Because of the high price that Batu had to pay for the capture of Kozelsk, he ordered from now on to call it the "evil city." The entire population was brutally destroyed. But on the other hand, the weakened Mongol army was forced to return to the steppe, thereby postponing the death of the capital city of Russia - Kyiv.

The death of Kyiv

Nevertheless, already in the next 1239, the Mongols continued their western campaign, and, returning from the steppes, they captured and destroyed Chernigov, and in the fall of 1240 they approached Kiev, the mother of Russian cities.

By that time, it was only formally the capital of Russia, although it remained the largest city. Prince Daniel of Galicia-Volyn controlled Kyiv. He put his thousandth Dmitri in charge of the city, who led the defense against the Mongols.

Almost the entire Mongol army, participating in the western campaign, approached the walls of Kyiv. According to some sources, the city managed to hold out for three whole months, according to others, it fell in just nine days.

After the capture of Kyiv, the Mongols invaded Galician Rus, where they were especially stubbornly resisted by Danilov, Kremenets and Kholm. After the capture of these cities, the conquest of the Russian lands by the Mongols could be considered over.
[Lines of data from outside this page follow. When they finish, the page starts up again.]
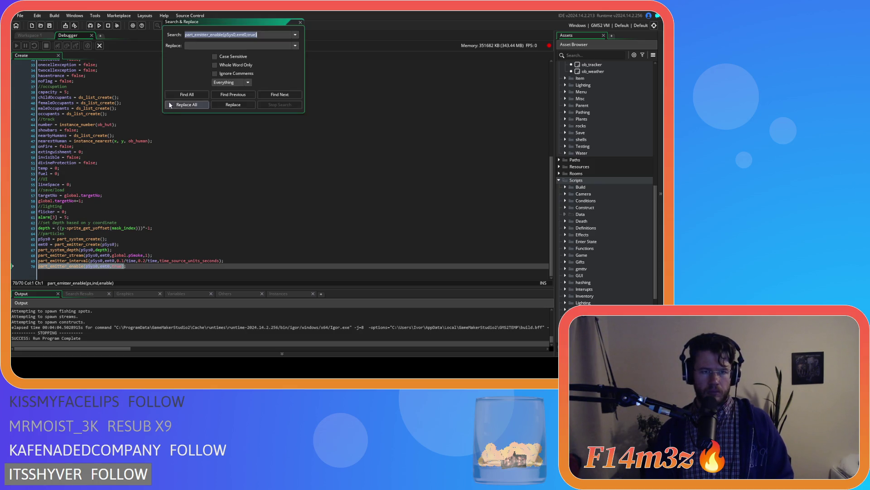
click(178, 93)
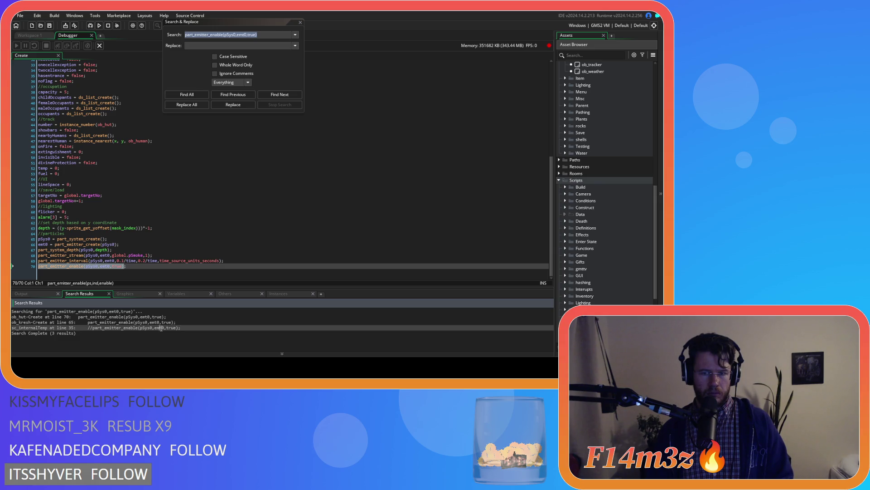
click(302, 21)
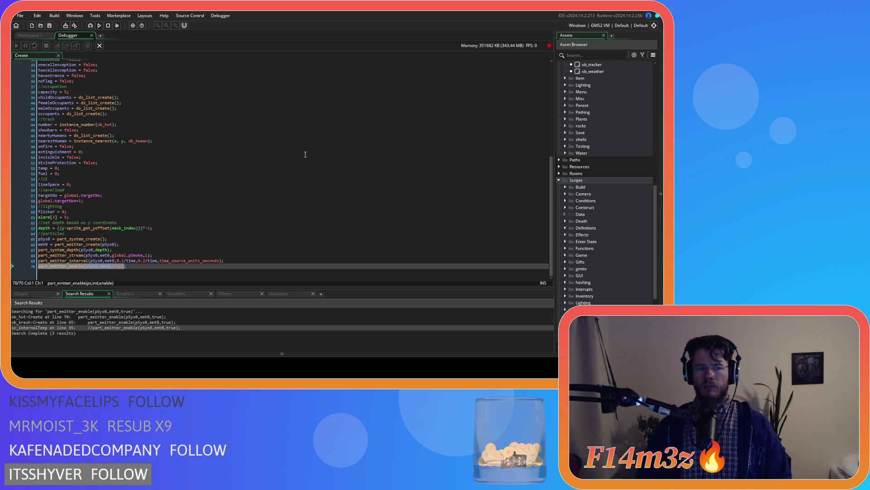
scroll(625, 200, up, 3)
The consequences of the capture of Russian cities by the Mongols

So, we found out which cities of Russia resisted the Mongol troops. They suffered the most from the Mongol invasion. At best, their population was sold into slavery, and at worst, it was completely slaughtered. The cities themselves were burned and leveled to the ground. True, most of them still managed to rebuild later. However, humility and fulfillment of all the requirements of the Mongols, as history shows, did not guarantee the city that it would remain intact.

Nevertheless, after several centuries, the Russian principalities strengthened, relying, among other things, on cities, and were able to throw off the hated Mongol-Tatar yoke. The period of Muscovite Russia began.